Und natürlich wird viel aus dem Nähkästchen geplaudert. Ein Mann einer mittelafrikanischen Regierungsbehörde erklärt mir, dass es immer nervig ist, die Ware erst zerlegen, dann in 2 Lieferungen schicken zu lassen. Aber diese Embargos und Regeln… dass wir uns nicht mal kennen, stört nicht – so etwas ist spätestens seit dem Blockbuster „lord of war“ auch jedem hier bekannt.

Etwas ironisch war eher das Ausbleiben einiger Aussteller. So ist ein Hersteller für Anzüge, die man bei der Entschärfung von Bomben trägt, aus „Sicherheitsgründen“ nicht erschienen. Das Gespött der ganzen Branche.
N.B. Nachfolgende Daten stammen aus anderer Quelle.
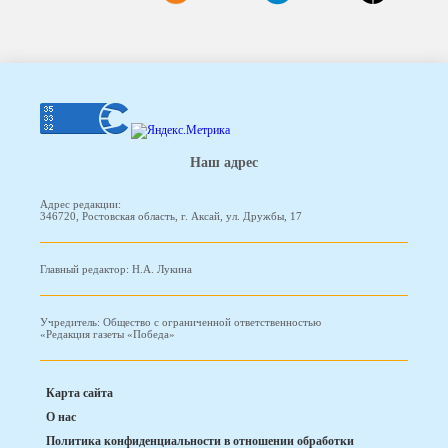
Наш адрес
Адрес редакции:
346720, Ростовская область, г. Аксай, ул. Дружбы, 17
Главный редактор: Н.А. Лукина
Учредитель: Общество с ограниченной ответственностью
«Редакция газеты «Победа»
Карта сайта
О нас
Политика конфиденциальности в отношении обработки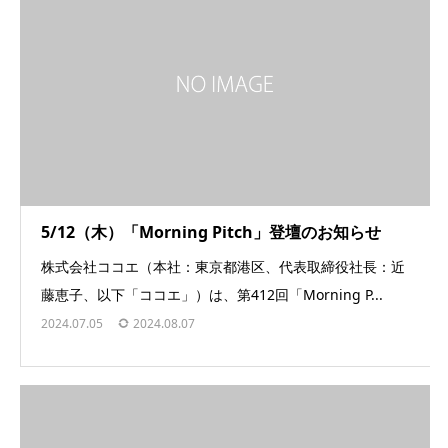
5/12（木）「Morning Pitch」登壇のお知らせ
株式会社ココエ（本社：東京都港区、代表取締役社長：近
藤恵子、以下「ココエ」）は、第412回「Morning P...
2024.07.05
2024.08.07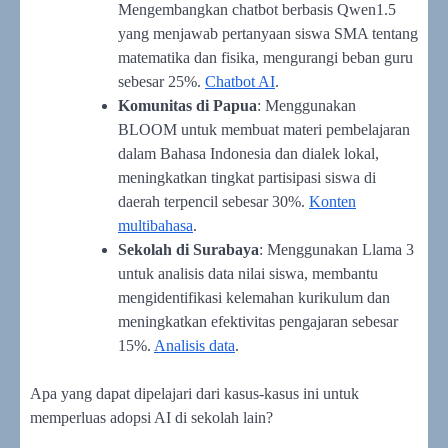
Mengembangkan chatbot berbasis Qwen1.5
yang menjawab pertanyaan siswa SMA tentang
matematika dan fisika, mengurangi beban guru
sebesar 25%.
Chatbot AI
.
Komunitas di Papua
: Menggunakan
BLOOM untuk membuat materi pembelajaran
dalam Bahasa Indonesia dan dialek lokal,
meningkatkan tingkat partisipasi siswa di
daerah terpencil sebesar 30%.
Konten
multibahasa
.
Sekolah di Surabaya
: Menggunakan Llama 3
untuk analisis data nilai siswa, membantu
mengidentifikasi kelemahan kurikulum dan
meningkatkan efektivitas pengajaran sebesar
15%.
Analisis data
.
Apa yang dapat dipelajari dari kasus-kasus ini untuk
memperluas adopsi AI di sekolah lain?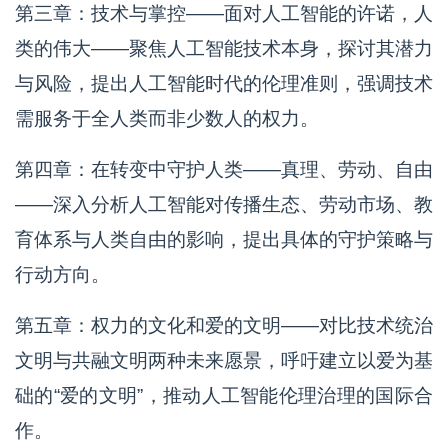
第三章：技术与掌控——面对人工智能的许诺，人
类的伟大——聚焦人工智能技术本身，探讨其潜力
与风险，提出人工智能时代的伦理准则，强调技术
需服务于全人类而非少数人的权力。
第四章：在转变中守护人类——真理、劳动、自由
——深入分析人工智能对传播生态、劳动市场、教
育体系与人类自由的影响，提出具体的守护策略与
行动方向。
第五章：权力的文化和爱的文明——对比技术统治
文明与共融文明两种未来愿景，呼吁建立以爱为基
础的“爱的文明”，推动人工智能伦理治理的国际合
作。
Pauschal würde man sagen: das sind alles Kriegsgewinner. Auf der anderen Seite möchte ich aber, dass z.B. die GSG 9 ordentliche Ausrüstung hat, für den Fall, dass ich mal die Geisel bin. Wo läuft also die Grenze? Und wie ist es mit dem Stand eines Forensik-Unternehmens? Forensik kann eigentlich nichts Böses sein. Hier lerne ich den kleinen aber wichtigen Unterschied dieser Branche: Medizinprodukte sind keine Forensikprodukte. Nimmt man z.B. medizinische Wattestäbe um Spuren bei einem Mord zu sichern, so können diese durchaus DNA-Spuren von Mitarbeitern haben. Bei Forensikprodukten ist dies nicht der Fall. Am Ende lerne ich noch, wie man DNA-Spuren und Fingerabdrücke vermeidet oder los wird.
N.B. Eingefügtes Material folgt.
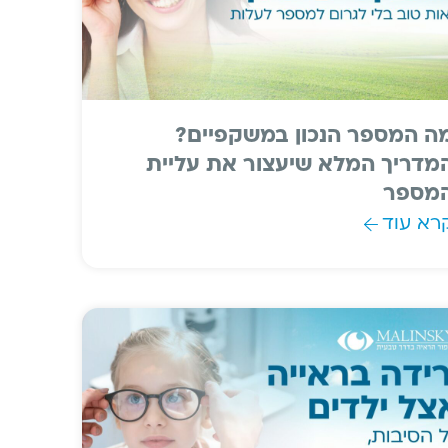
ה המספר הנכון במשקפיים?
מדריך המלא שיעצור את עליית
מספר
רא עוד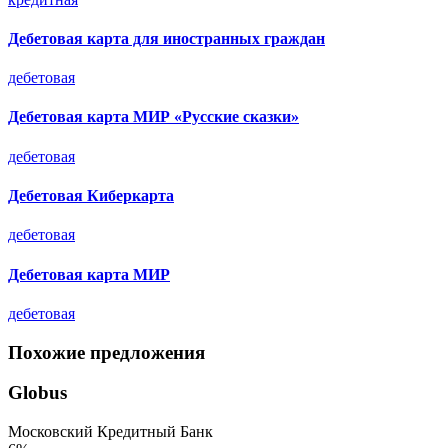
Дебетовая карта для иностранных граждан
дебетовая
Дебетовая карта МИР «Русские сказки»
дебетовая
Дебетовая Киберкарта
дебетовая
Дебетовая карта МИР
дебетовая
Похожие предложения
Globus
Московский Кредитный Банк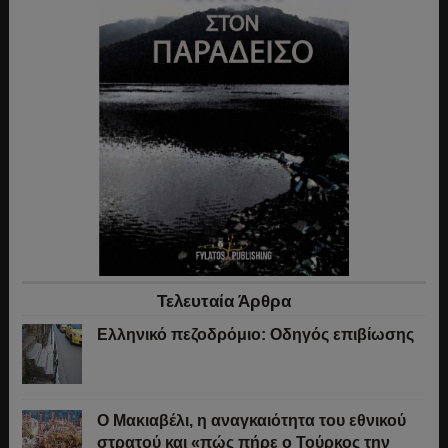
Τελευταία Άρθρα
Ελληνικό πεζοδρόμιο: Οδηγός επιβίωσης
Ο Μακιαβέλι, η αναγκαιότητα του εθνικού
στρατού και «πώς πήρε ο Τούρκος την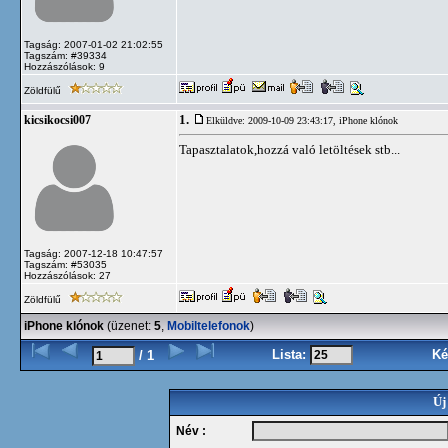
Tagság: 2007-01-02 21:02:55
Tagszám: #39334
Hozzászólások: 9
Zöldfülű
1.
kicsikocsi007
Elküldve: 2009-10-09 23:43:17,
iPhone klónok
Tapasztalatok,hozzá való letöltések stb...
Tagság: 2007-12-18 10:47:57
Tagszám: #53035
Hozzászólások: 27
Zöldfülű
iPhone klónok
(üzenet:
5
,
Mobiltelefonok
)
Lista:
Ké
/ 1
Új
Név :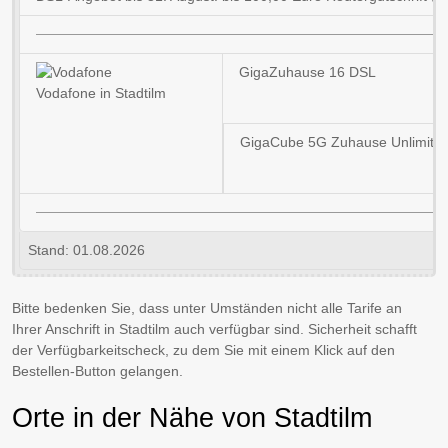
GigaZuhause 16 DSL
Vodafone in Stadtilm
GigaCube 5G Zuhause Unlimite
Stand: 01.08.2026
Bitte bedenken Sie, dass unter Umständen nicht alle Tarife an
Ihrer Anschrift in Stadtilm auch verfügbar sind. Sicherheit schafft
der Verfügbarkeitscheck, zu dem Sie mit einem Klick auf den
Bestellen-Button gelangen.
Orte in der Nähe von Stadtilm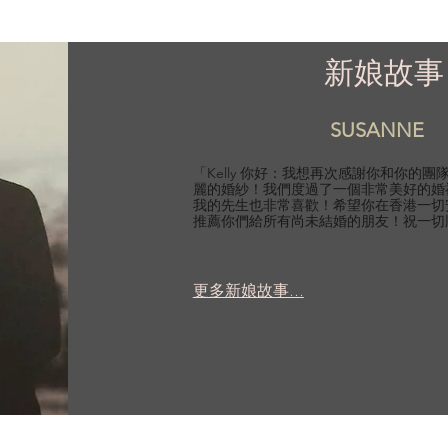
新娘故事
SUSANNE
「Kelly 你好：我想再次感謝你和你的
麗的婚紗！我們度過了一個非常美好的婚
我的先生也非常喜歡！希望你在香港一切
推薦你們給所有尚未結婚的朋友！祝一切
更多新娘故事...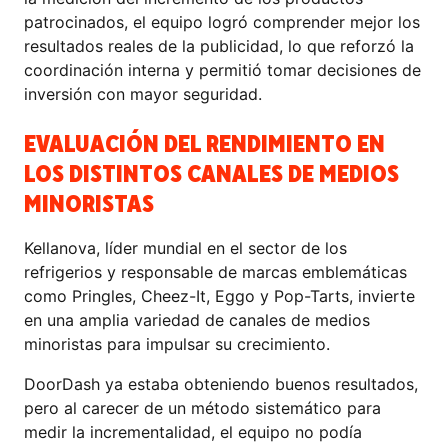
patrocinados, el equipo logró comprender mejor los
resultados reales de la publicidad, lo que reforzó la
coordinación interna y permitió tomar decisiones de
inversión con mayor seguridad.
EVALUACIÓN DEL RENDIMIENTO EN
LOS DISTINTOS CANALES DE MEDIOS
MINORISTAS
Kellanova, líder mundial en el sector de los
refrigerios y responsable de marcas emblemáticas
como Pringles, Cheez-It, Eggo y Pop-Tarts, invierte
en una amplia variedad de canales de medios
minoristas para impulsar su crecimiento.
DoorDash ya estaba obteniendo buenos resultados,
pero al carecer de un método sistemático para
medir la incrementalidad, el equipo no podía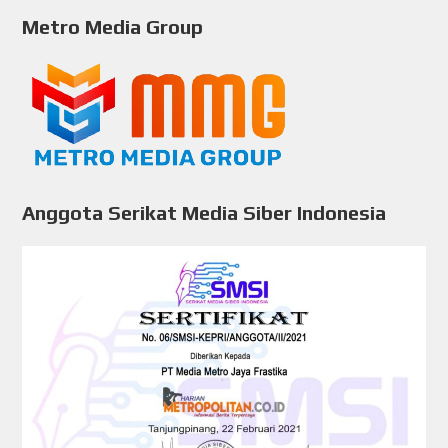
Metro Media Group
Anggota Serikat Media Siber Indonesia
Am Stand eines französischen Unternehmens wird gezeigt, wie unsicher die meisten RFID-Chips sind. Um das praktisch zu zeigen, kann man am Stand eine „Sicherheitskopie“ seiner digitalen Eintrittskarte fertigen lassen und direkt mitnehmen. Spannend, wenn der Veranstalter dort vorbei kommt und sich direkt mal beraten lassen kann.

Am Ende kann man sagen: Die Branche ist spannend, wirr und teuer und man ist sich am Ende immer noch nicht sicher, wer die Guten und wer die Bösen sind oder ob man das überhaupt unterscheiden kann.